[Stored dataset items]
Content starts
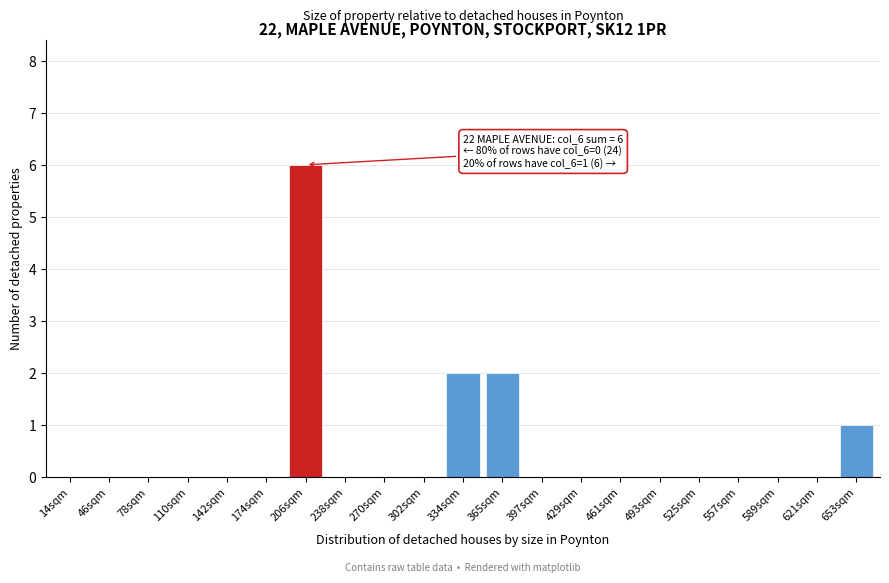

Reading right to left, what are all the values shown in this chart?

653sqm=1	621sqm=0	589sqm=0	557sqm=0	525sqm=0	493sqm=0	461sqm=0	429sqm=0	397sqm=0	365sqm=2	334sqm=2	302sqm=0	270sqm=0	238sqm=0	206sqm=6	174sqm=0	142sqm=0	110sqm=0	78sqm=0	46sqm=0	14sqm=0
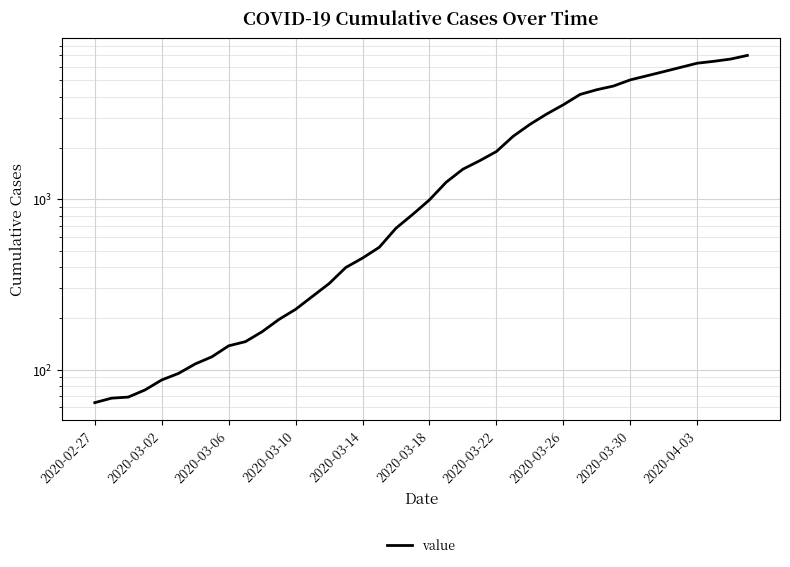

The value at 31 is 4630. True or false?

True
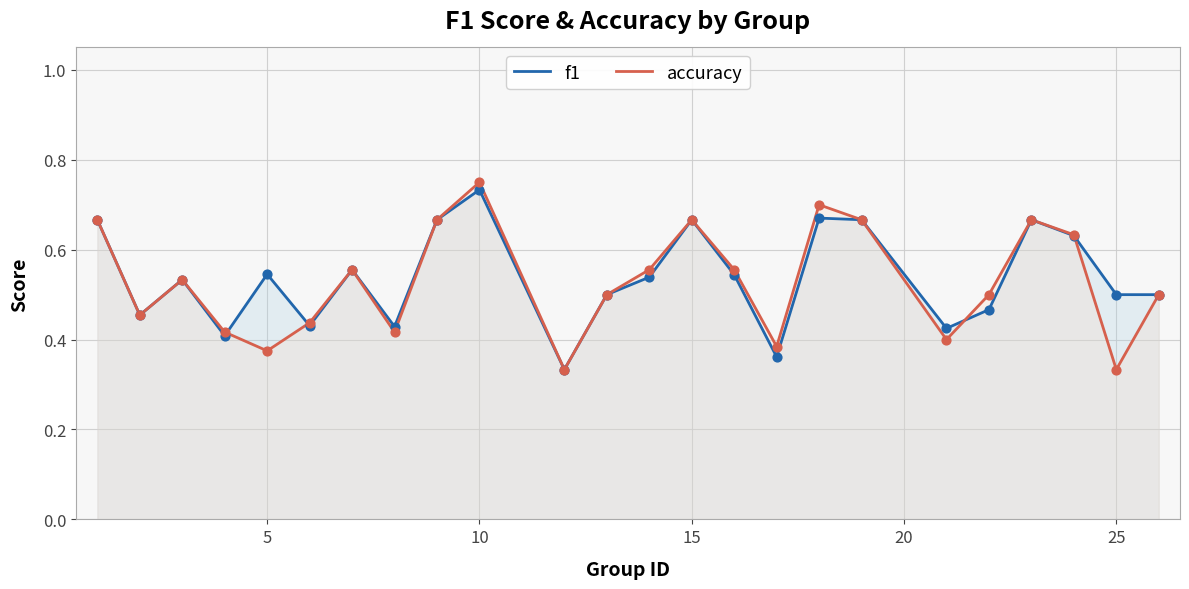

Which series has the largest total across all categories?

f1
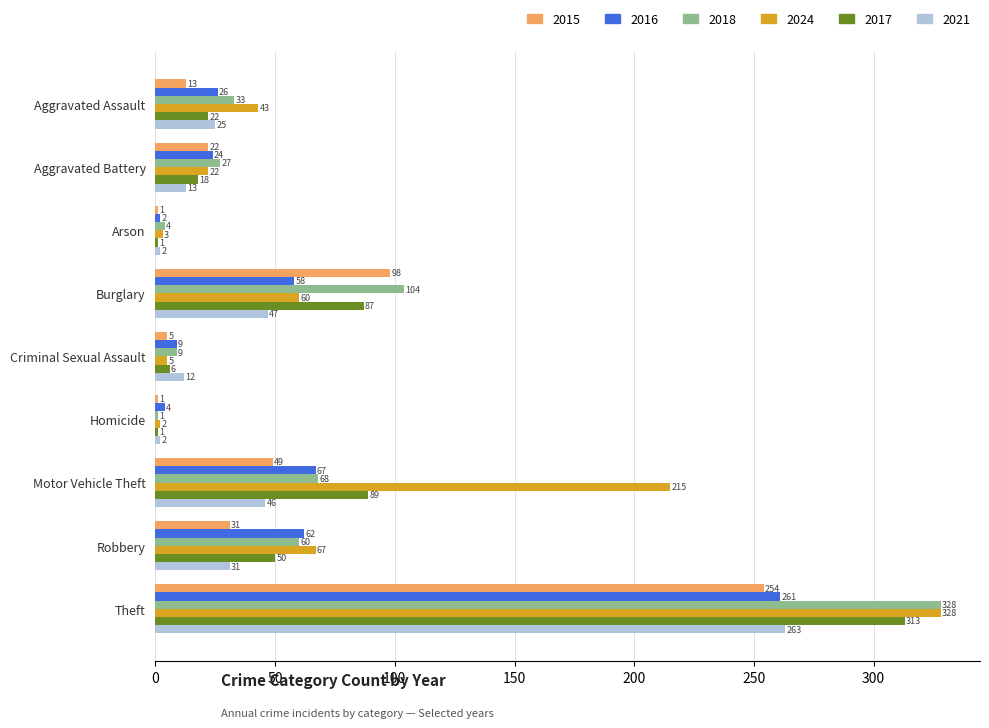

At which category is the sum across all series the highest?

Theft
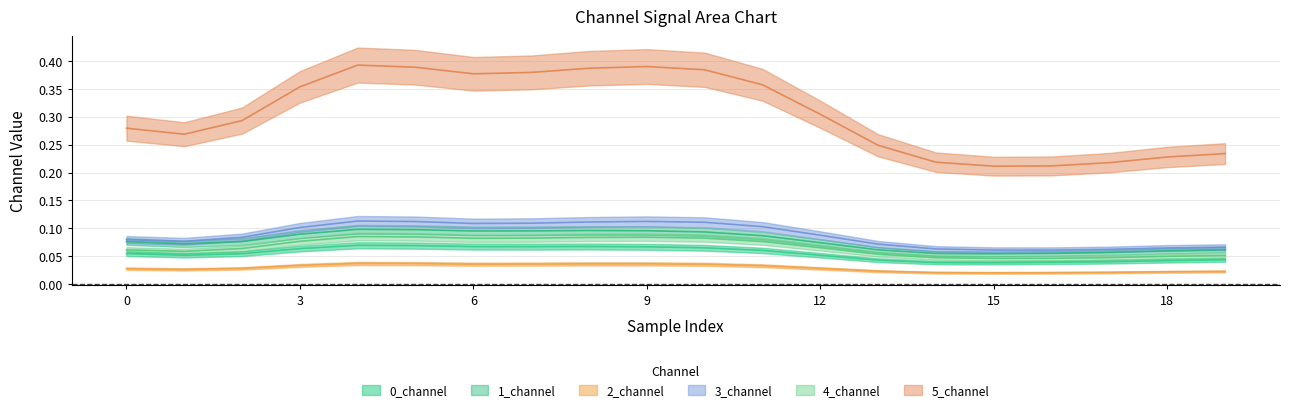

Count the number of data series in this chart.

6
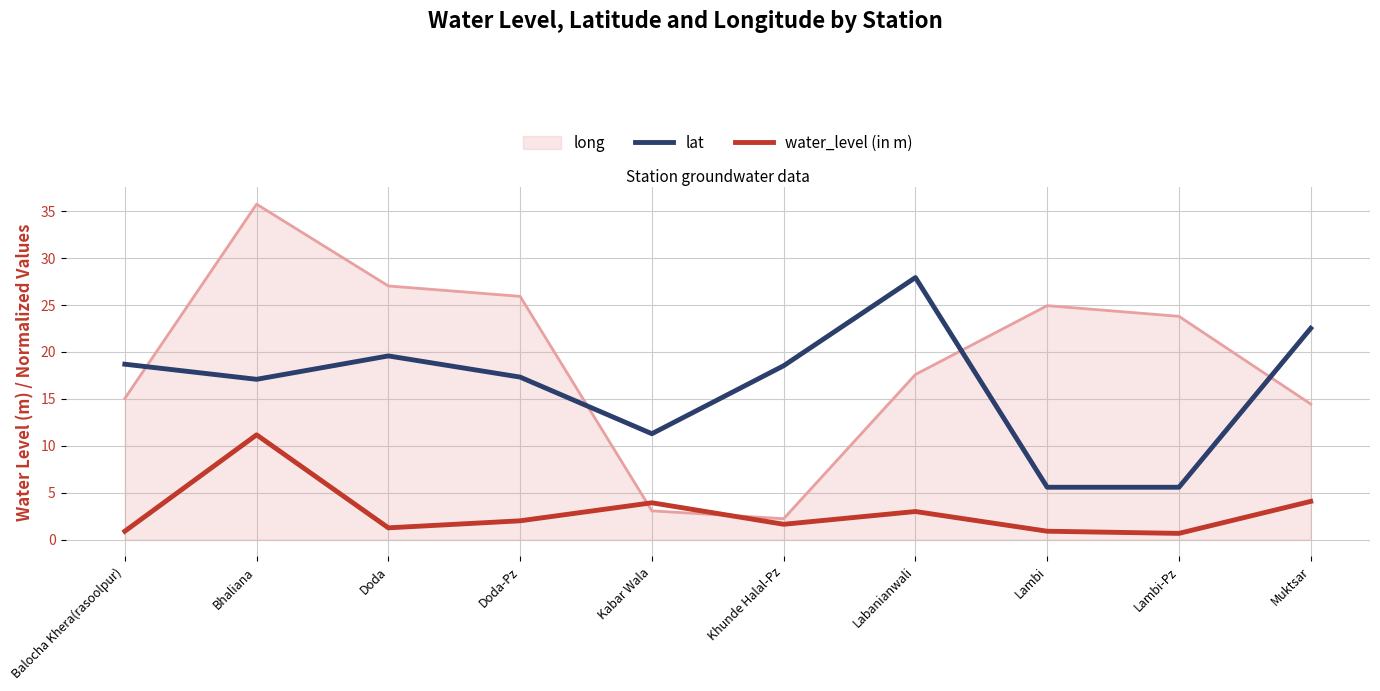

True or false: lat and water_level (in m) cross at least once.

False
Content ends
Content starts
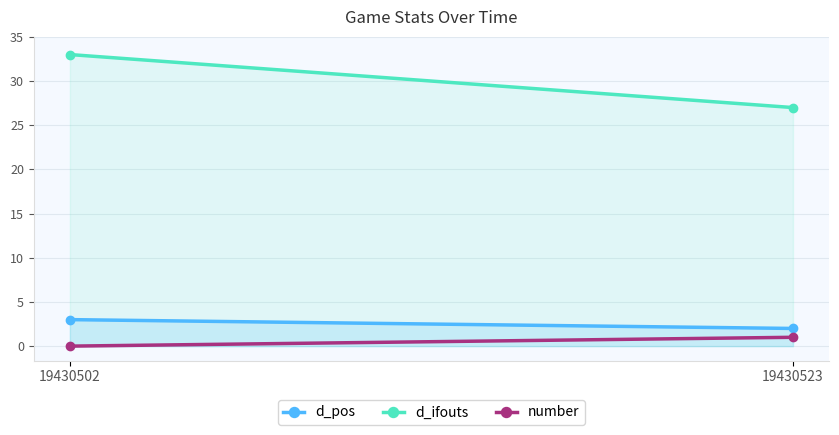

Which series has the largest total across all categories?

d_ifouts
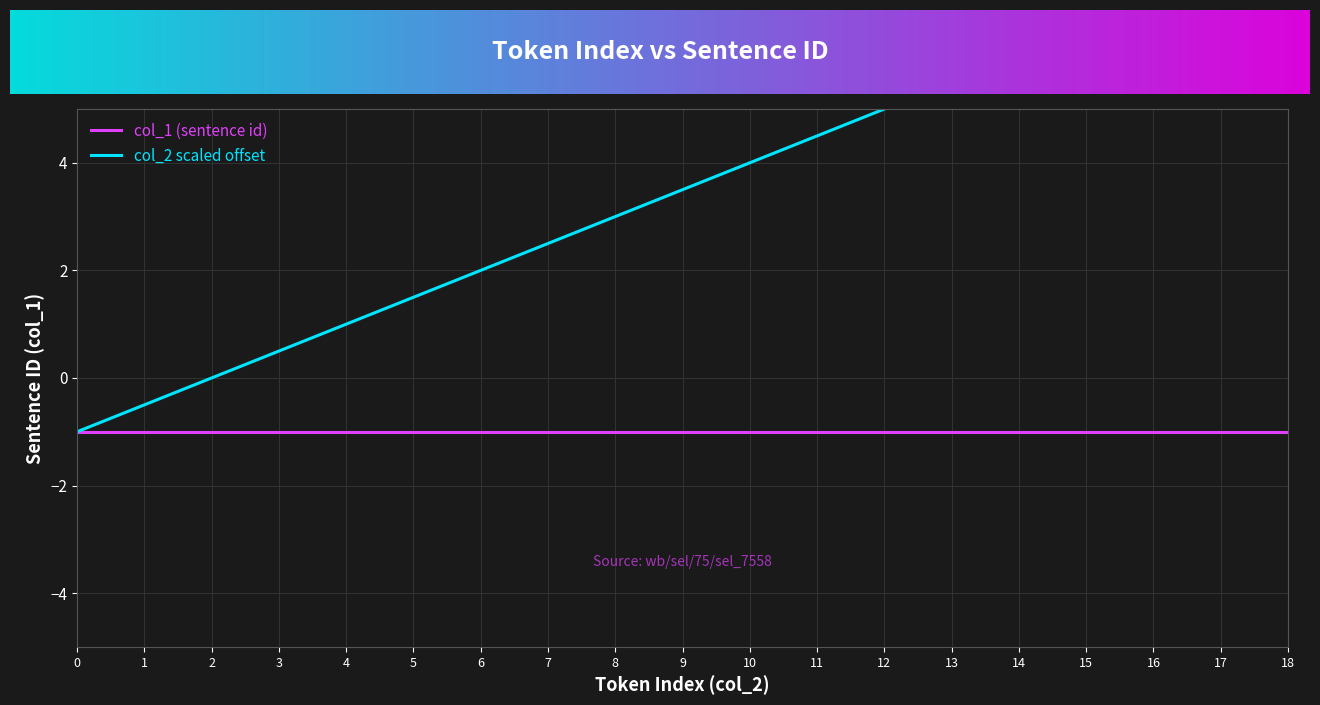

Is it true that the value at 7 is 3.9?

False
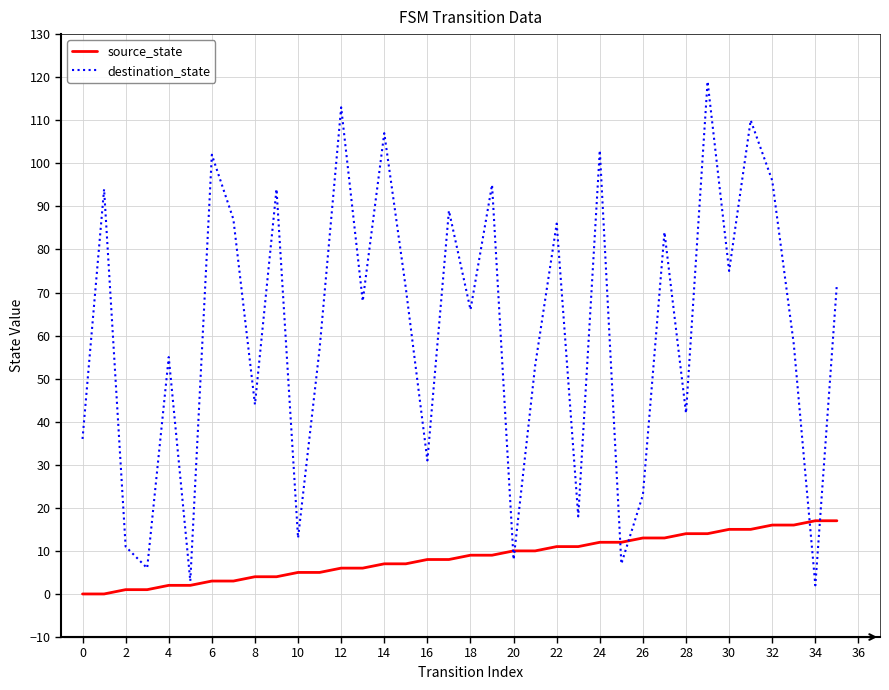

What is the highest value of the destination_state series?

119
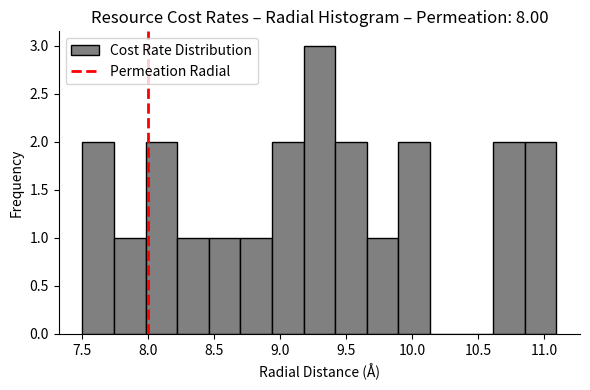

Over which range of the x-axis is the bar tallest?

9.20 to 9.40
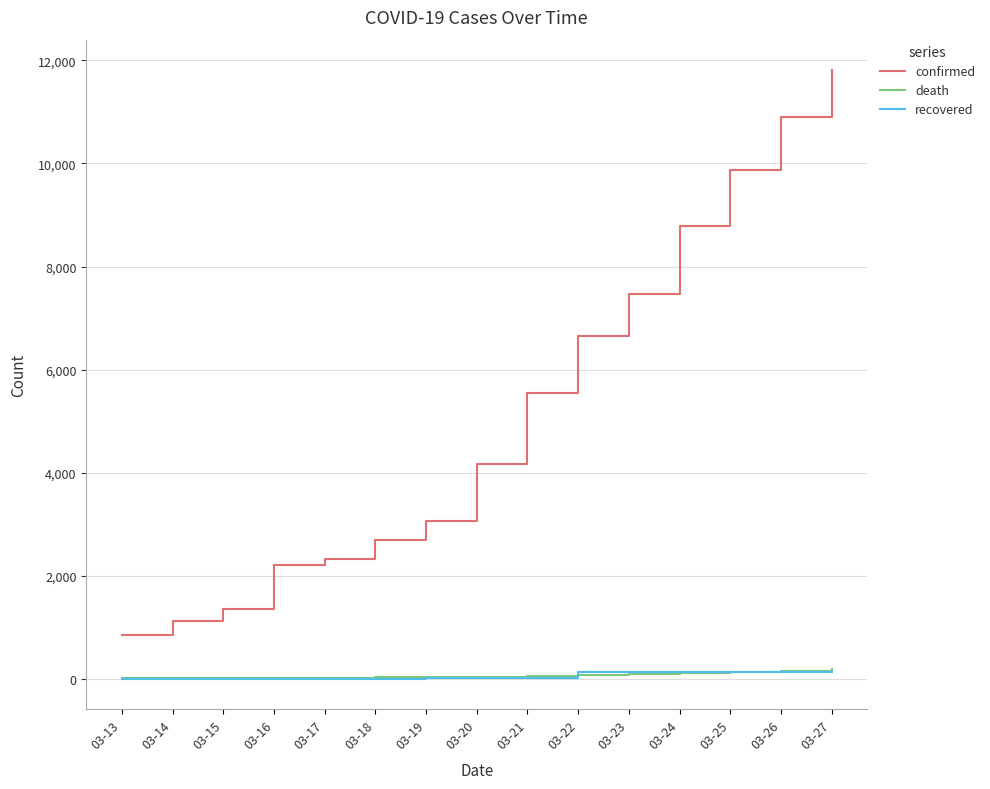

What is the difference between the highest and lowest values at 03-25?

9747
Content ends
Content starts
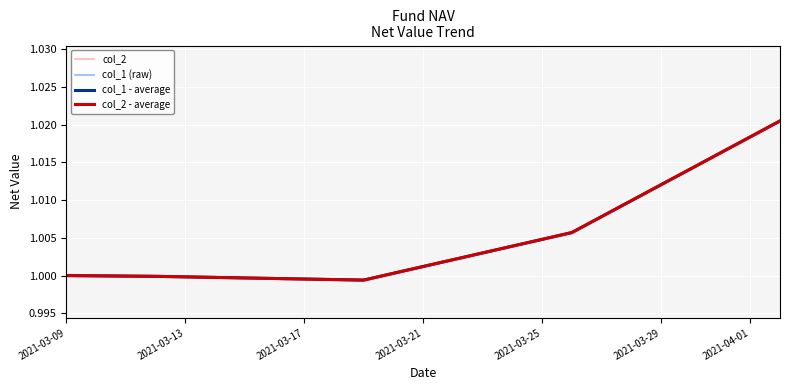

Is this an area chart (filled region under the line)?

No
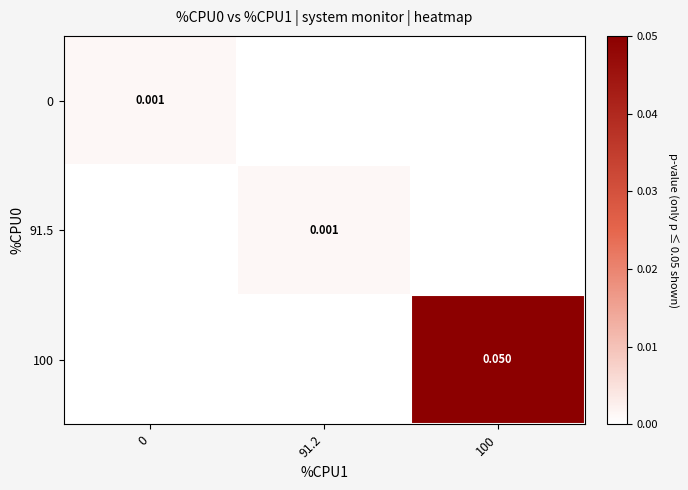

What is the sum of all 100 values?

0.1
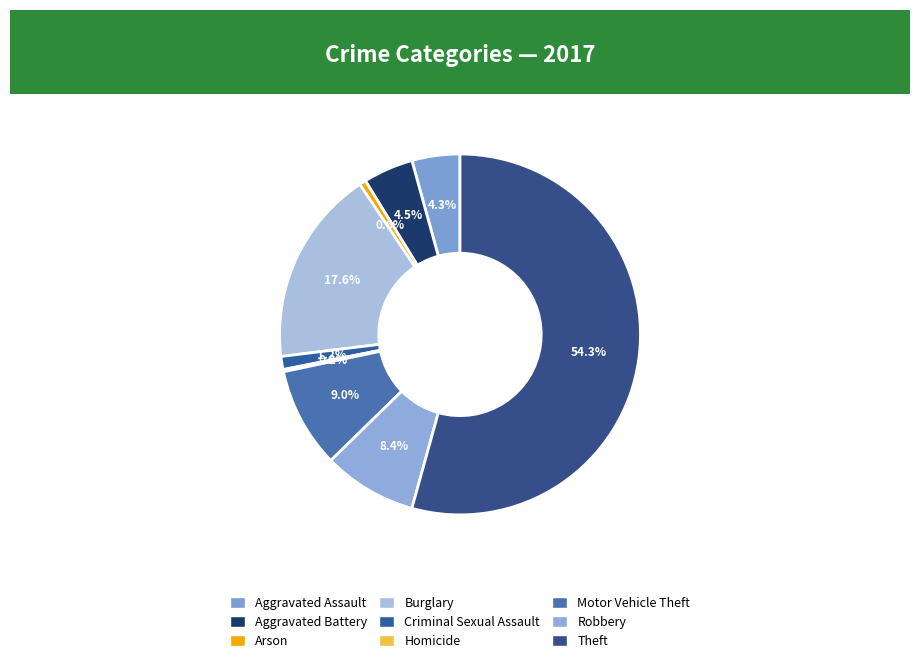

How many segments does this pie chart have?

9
Content ends
**Request:** Count the lines in the material above that contain the word "this". Reply with the number alone.

**Your response:** 4